(Collected data)
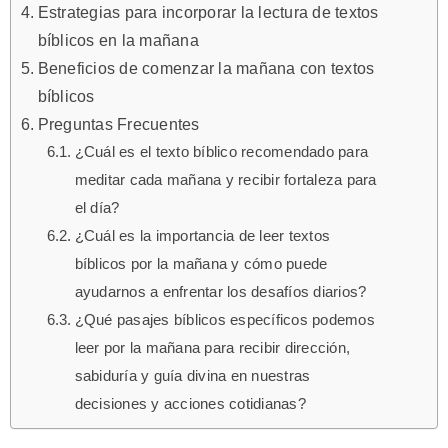
Estrategias para incorporar la lectura de textos
bíblicos en la mañana
Beneficios de comenzar la mañana con textos
bíblicos
Preguntas Frecuentes
¿Cuál es el texto bíblico recomendado para
meditar cada mañana y recibir fortaleza para
el día?
¿Cuál es la importancia de leer textos
bíblicos por la mañana y cómo puede
ayudarnos a enfrentar los desafíos diarios?
¿Qué pasajes bíblicos específicos podemos
leer por la mañana para recibir dirección,
sabiduría y guía divina en nuestras
decisiones y acciones cotidianas?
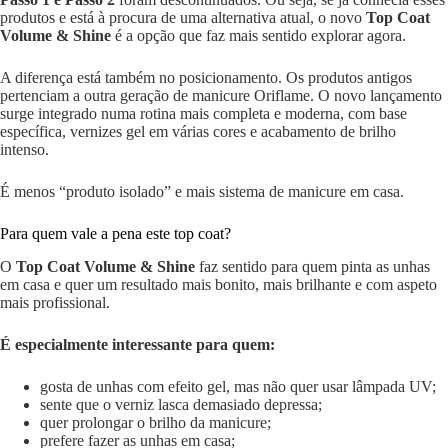
produtos e está à procura de uma alternativa atual, o novo
Top Coat
Volume & Shine
é a opção que faz mais sentido explorar agora.
A diferença está também no posicionamento. Os produtos antigos
pertenciam a outra geração de manicure Oriflame. O novo lançamento
surge integrado numa rotina mais completa e moderna, com base
específica, vernizes gel em várias cores e acabamento de brilho
intenso.
É menos “produto isolado” e mais sistema de manicure em casa.
Para quem vale a pena este top coat?
O
Top Coat Volume & Shine
faz sentido para quem pinta as unhas
em casa e quer um resultado mais bonito, mais brilhante e com aspeto
mais profissional.
É especialmente interessante para quem:
gosta de unhas com efeito gel, mas não quer usar lâmpada UV;
sente que o verniz lasca demasiado depressa;
quer prolongar o brilho da manicure;
prefere fazer as unhas em casa;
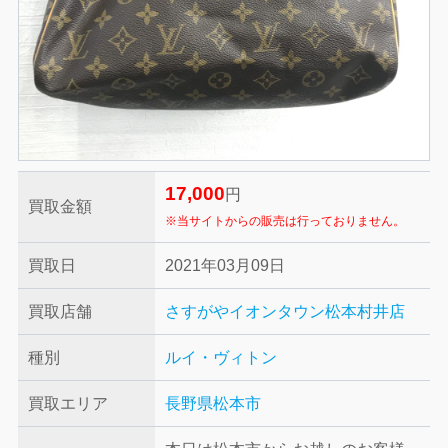
17,000
円
買取金額
※当サイトからの販売は行っておりません。
買取日
2021年03月09日
買取店舗
さすがやイオンタウン松本村井店
種別
ルイ・ヴィトン
買取エリア
長野県松本市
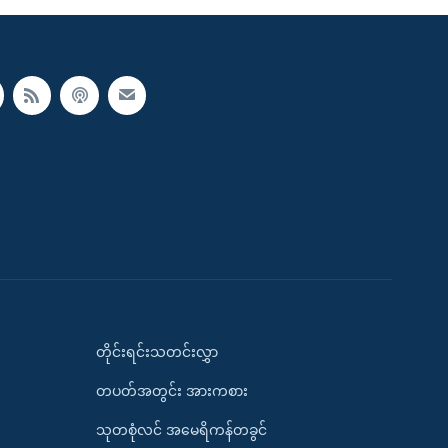
တိုင်းရင်းသတင်းလွှာ
တပတ်အတွင်း အားကစား
သုတစုံလင် အမေရိကန်တခွင်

YOUR INSTRUCTIONS: Reproduce the data verbatim and omit each image.

PROBLEM SOLUTION:
Estrategias para incorporar la lectura de textos
bíblicos en la mañana
Beneficios de comenzar la mañana con textos
bíblicos
Preguntas Frecuentes
¿Cuál es el texto bíblico recomendado para
meditar cada mañana y recibir fortaleza para
el día?
¿Cuál es la importancia de leer textos
bíblicos por la mañana y cómo puede
ayudarnos a enfrentar los desafíos diarios?
¿Qué pasajes bíblicos específicos podemos
leer por la mañana para recibir dirección,
sabiduría y guía divina en nuestras
decisiones y acciones cotidianas?
produtos e está à procura de uma alternativa atual, o novo
Top Coat
Volume & Shine
é a opção que faz mais sentido explorar agora.
A diferença está também no posicionamento. Os produtos antigos
pertenciam a outra geração de manicure Oriflame. O novo lançamento
surge integrado numa rotina mais completa e moderna, com base
específica, vernizes gel em várias cores e acabamento de brilho
intenso.
É menos “produto isolado” e mais sistema de manicure em casa.
Para quem vale a pena este top coat?
O
Top Coat Volume & Shine
faz sentido para quem pinta as unhas
em casa e quer um resultado mais bonito, mais brilhante e com aspeto
mais profissional.
É especialmente interessante para quem:
gosta de unhas com efeito gel, mas não quer usar lâmpada UV;
sente que o verniz lasca demasiado depressa;
quer prolongar o brilho da manicure;
prefere fazer as unhas em casa;
17,000
円
買取金額
※当サイトからの販売は行っておりません。
買取日
2021年03月09日
買取店舗
さすがやイオンタウン松本村井店
種別
ルイ・ヴィトン
買取エリア
長野県松本市
တိုင်းရင်းသတင်းလွှာ
တပတ်အတွင်း အားကစား
သုတစုံလင် အမေရိကန်တခွင်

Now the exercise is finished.